Finite-Temperature Auxiliary-Field Quantum Monte Carlo for Bose-Fermi Mixtures

TL;DR

This paper introduces a novel quantum Monte Carlo algorithm that accurately computes finite-temperature properties of Bose-Fermi mixtures, addressing challenges like the sign problem and enabling studies of complex many-body systems.

Contribution

The paper develops the first combined finite-temperature AFQMC method for Bose-Fermi mixtures, improving accuracy and applicability over existing techniques.

Findings

Validated against exact diagonalization for small systems

Compared favorably with mean-field and worm algorithms for larger systems

Discussed methods to control the sign problem in BF-AFQMC

Abstract

We present a quantum Monte Carlo (QMC) technique for calculating the exact finite-temperature properties of Bose-Fermi mixtures. The Bose-Fermi Auxiliary-Field Quantum Monte Carlo (BF-AFQMC) algorithm combines two methods, a finite-temperature AFQMC algorithm for bosons and a variant of the standard AFQMC algorithm for fermions, into one algorithm for mixtures.
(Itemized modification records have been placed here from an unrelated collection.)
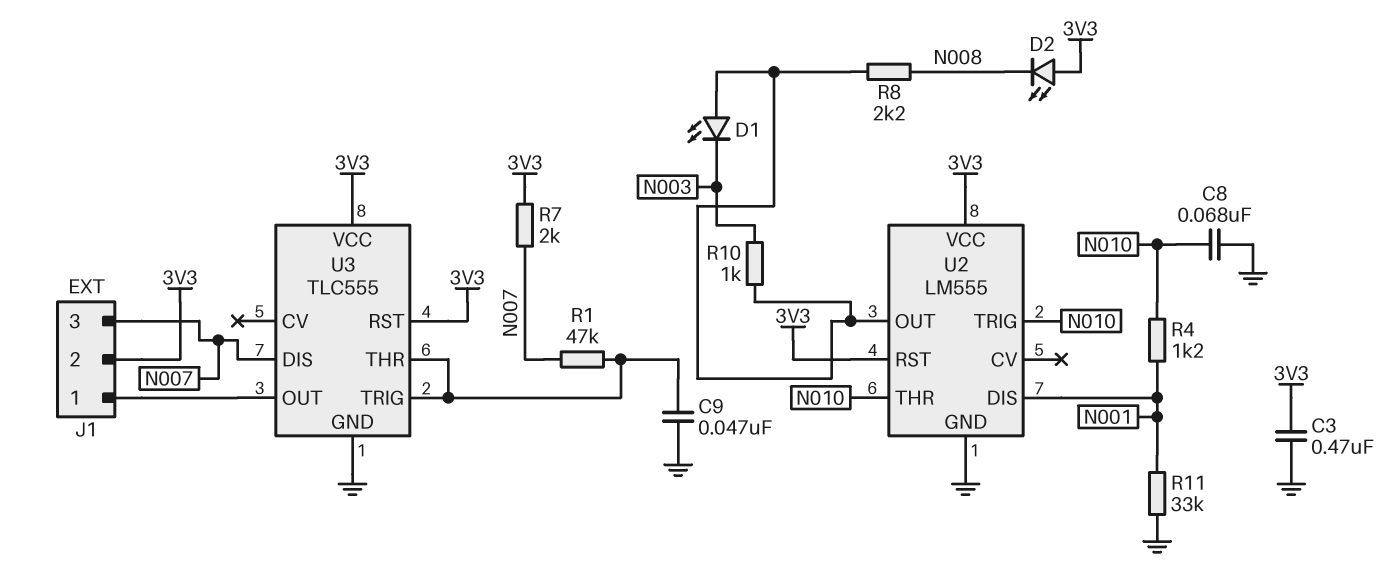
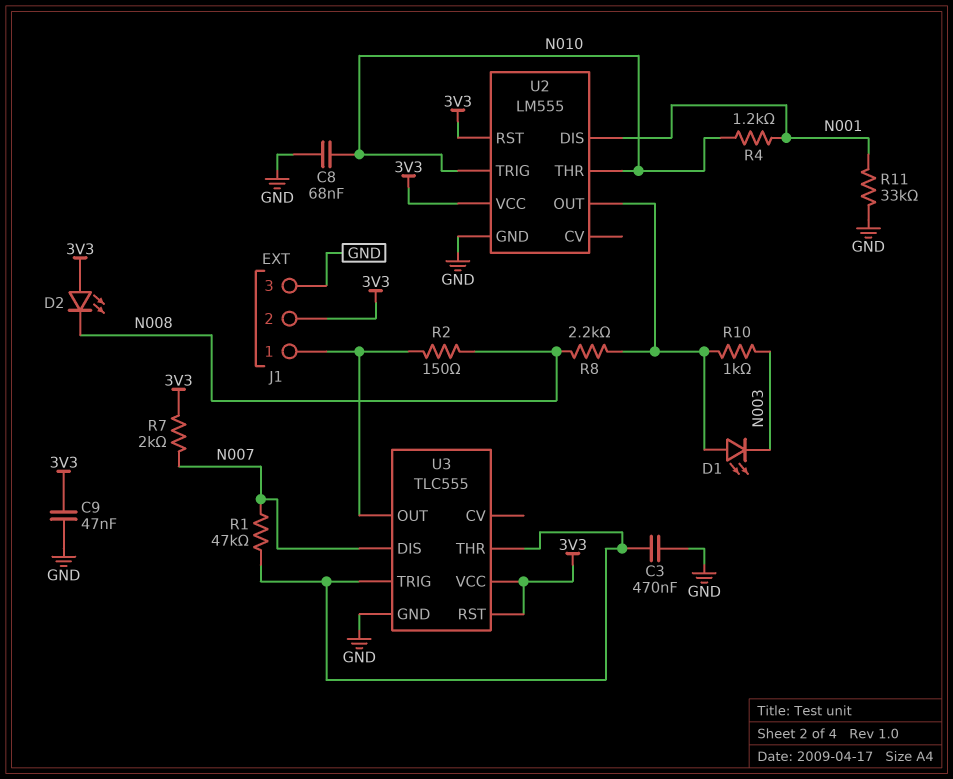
C3: 470nF (3V3, GND) -> 470nF (GND, U3/THR)
C9: 47nF (GND, U3/THR) -> 47nF (3V3, GND)
J1 pin 3: N007 -> GND
R2: none -> 150 (J1/1, N008)

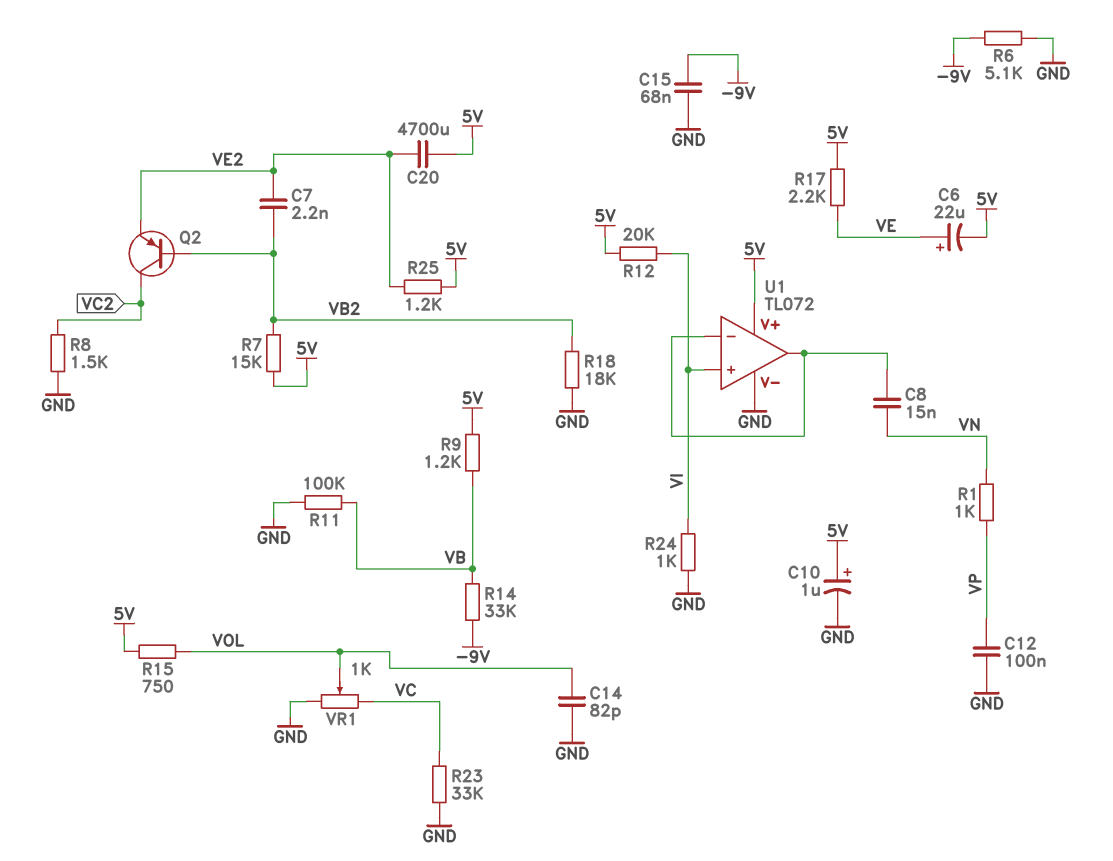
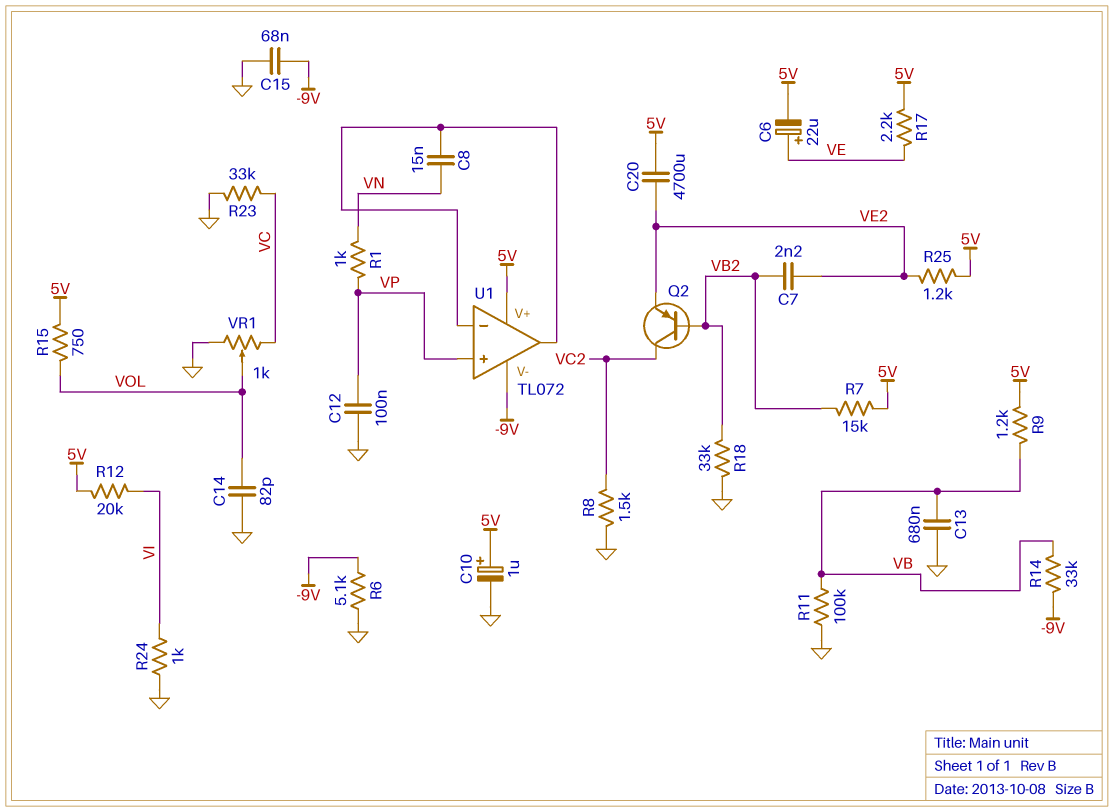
C13: none -> 680nF (GND, VB)
R18: 18k (GND, VB2) -> 33k (GND, VB2)
U1 pin V-: GND -> -9V
U1 pin in+: VI -> VP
We demonstrate the accuracy of our method by comparing its results for the Bose-Hubbard and Bose-Fermi-Hubbard models against those produced using exact diagonalization for small systems. Comparisons are also made with mean-field theory and the worm algorithm for larger systems. As is the case with most fermion Hamiltonians, a sign or phase problem is present in BF-AFQMC. We discuss the nature of these problems in this framework and describe how they can be controlled with well-studied approximations to expand BF-AFQMC's reach. The new algorithm can serve as an essential tool for answering many unresolved questions about many-body physics in mixed Bose-Fermi systems.